This work addresses the longstanding “last mile” problem in video-based motion capture, where reconstructed motions often exhibit physical implausibility and artifacts that necessitate extensive manual correction for industrial applications such as film and gaming. The authors propose a production-oriented physics-aware motion refinement framework that enhances both single- and multi-person motion sequences through physics-based optimization while seamlessly integrating keyframe editing to allow animators to inject stylistic adjustments. Developed in close collaboration with professional animators, the method balances automation efficiency with artist control, significantly improving the physical plausibility and visual quality of motion data. This approach markedly reduces post-processing effort and is designed to fit directly into real-world animation pipelines.

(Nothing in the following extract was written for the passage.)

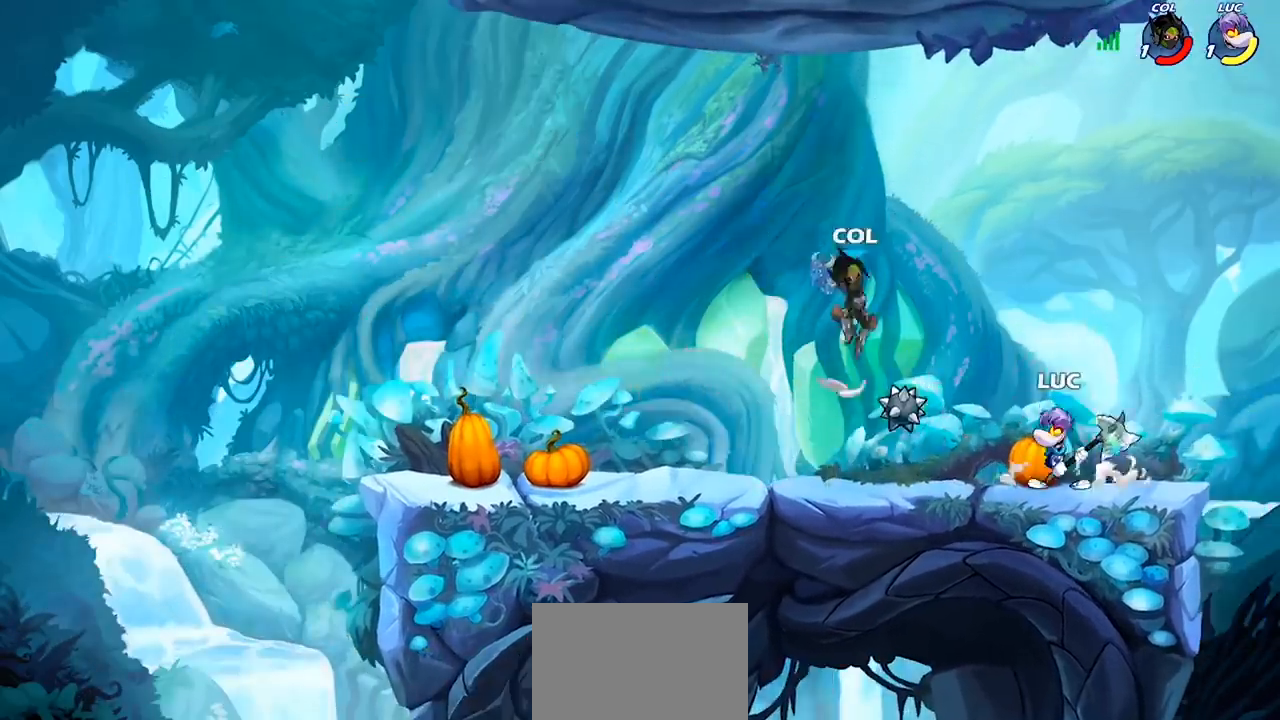
{"buttons": [], "left_stick": "center", "right_stick": "center", "events": [[333, "left_stick", "down-left"], [367, "SQUARE", "down"], [500, "SQUARE", "up"], [500, "left_stick", "center"]]}
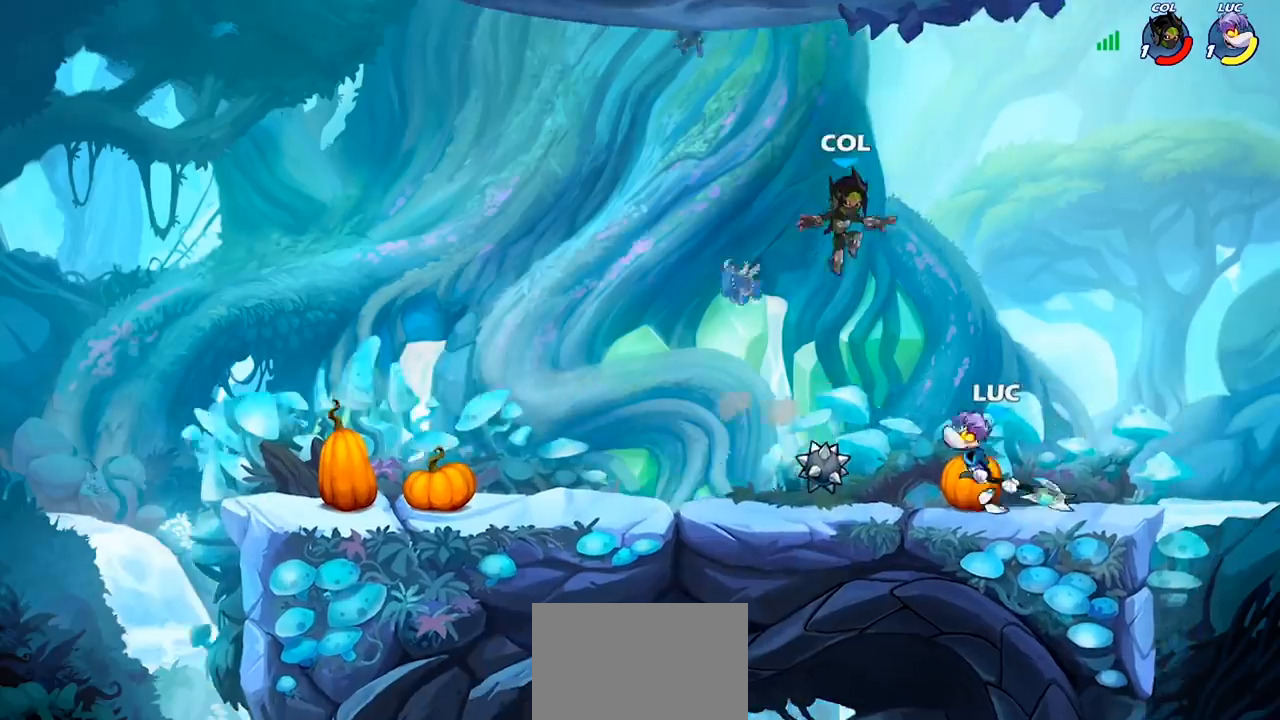
{"buttons": ["CROSS"], "left_stick": "up", "right_stick": "center", "events": [[433, "CROSS", "down"], [433, "left_stick", "right"], [500, "left_stick", "up"]]}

High-quality motion data underpins games, film, XR, and robotics. Vision-based motion capture tools have made significant progress, offering accessible and visually convincing results, yet often fall short in the final stretch—the last mile—when it comes to physical realism and production readiness, due to various artifacts introduced during capture. In this paper, we summarize key issues through case studies and feedback from professional animators to set a stepping stone for future research in motion cleanup. We then present a physics-based motion refinement framework to bridge the gap, with the goal of reducing labor-intensive manual clean-up and enhancing visual quality and physical realism. Our framework supports both single- and multi-character sequences and can be integrated into animator workflows for further refinement, such as stylizing motions via keyframe editing.